Earlier this month, Tell MAMA, the organisation which measures anti-Muslim attacks in the UK, released its latest annual report for 2016, highlighting “the gendered nature of anti-Muslim prejudice at a street level”. It noted a 47% rise in street-based incidents and of these, 56% of the victims were female.
The fact that black Muslim women sit at the particular intersection of anti-racism, misogyny and Islamophobia is something that has, in recent times, been voiced and the report itself acknowledges a “need to fully understand the intersectional nature of anti-Muslim hatred where race, gender and anti-Muslim prejudice intersect”. The greatest impact is reportedly felt by “visible Muslim women” — those wearing Islamic clothing such as the hijab (headscarf), niqab (face veil) and the abaya (loose over-robe). When combined with specifically anti-black racism, where then does this leave black Muslim women?

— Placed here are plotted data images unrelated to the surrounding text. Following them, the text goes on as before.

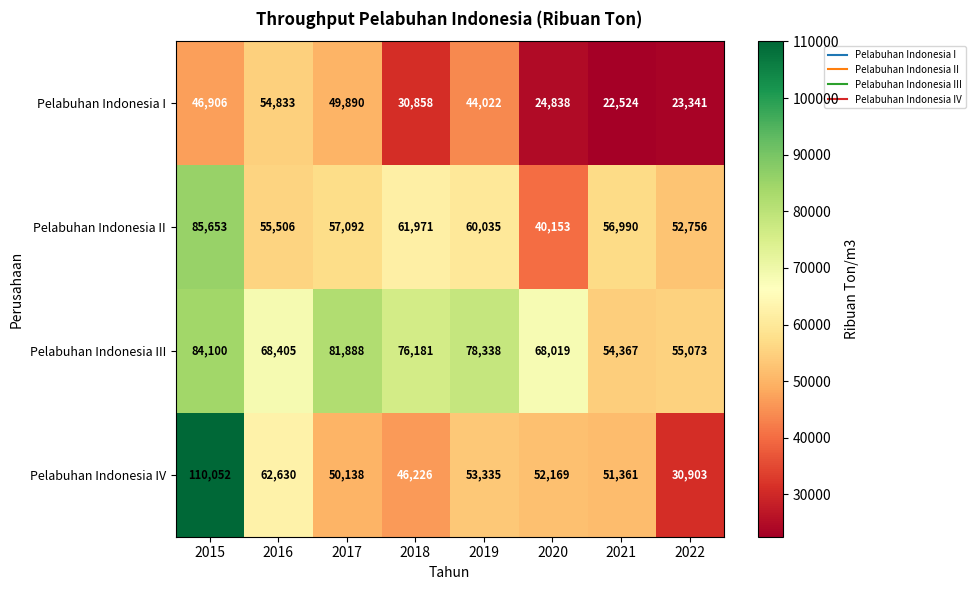

What is the average value of the Pelabuhan Indonesia III series?

70796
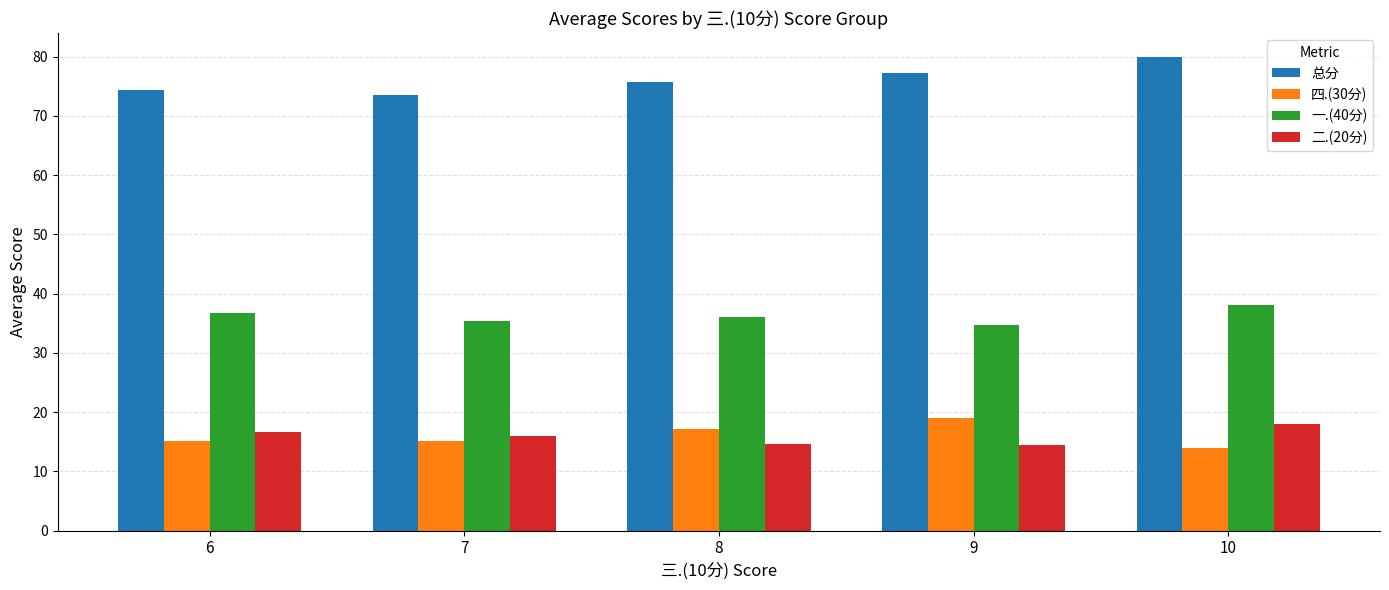

What is the spread (max minus min) of values at 7?

58.4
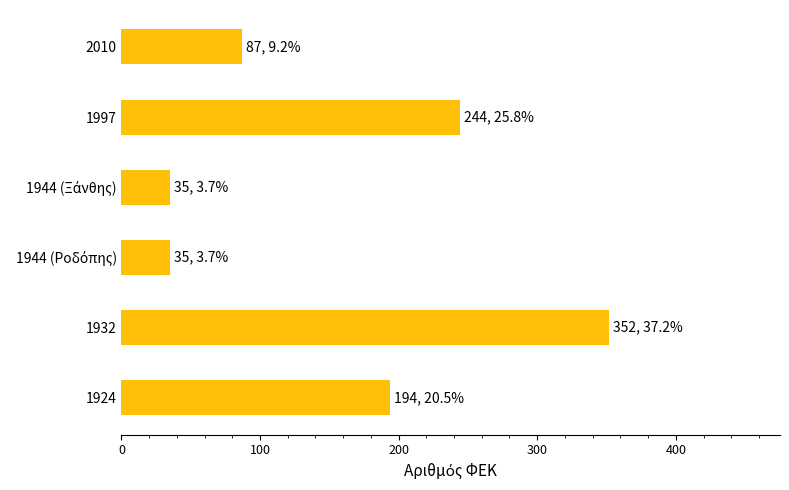

What is the difference between the maximum and minimum values?

317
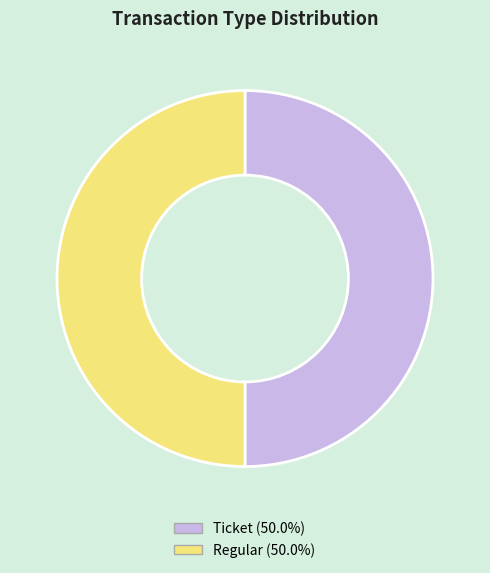

What is the smallest slice in the pie chart?

Ticket (io_index=0)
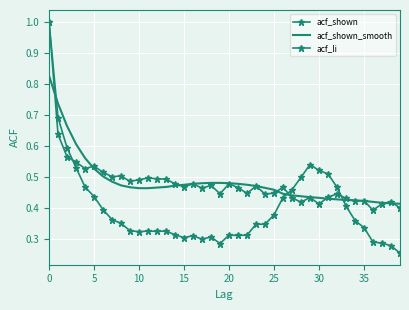

At which category does the chart reach its minimum across all series?

39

Black and Muslim in Britain, an online project which launched during Black History Month this year, collates experiences of influential black Muslims in the UK, giving a platform to stories and experiences that are often sidelined or erased completely. On episode five of the series, in response to the question ‘what does it feel like to be black and Muslim in the UK?’, Halimat Shode, writer and founder of The Black Muslim Times UK, explains: “To me, it’s to be erased from many conversations and discussions around identity.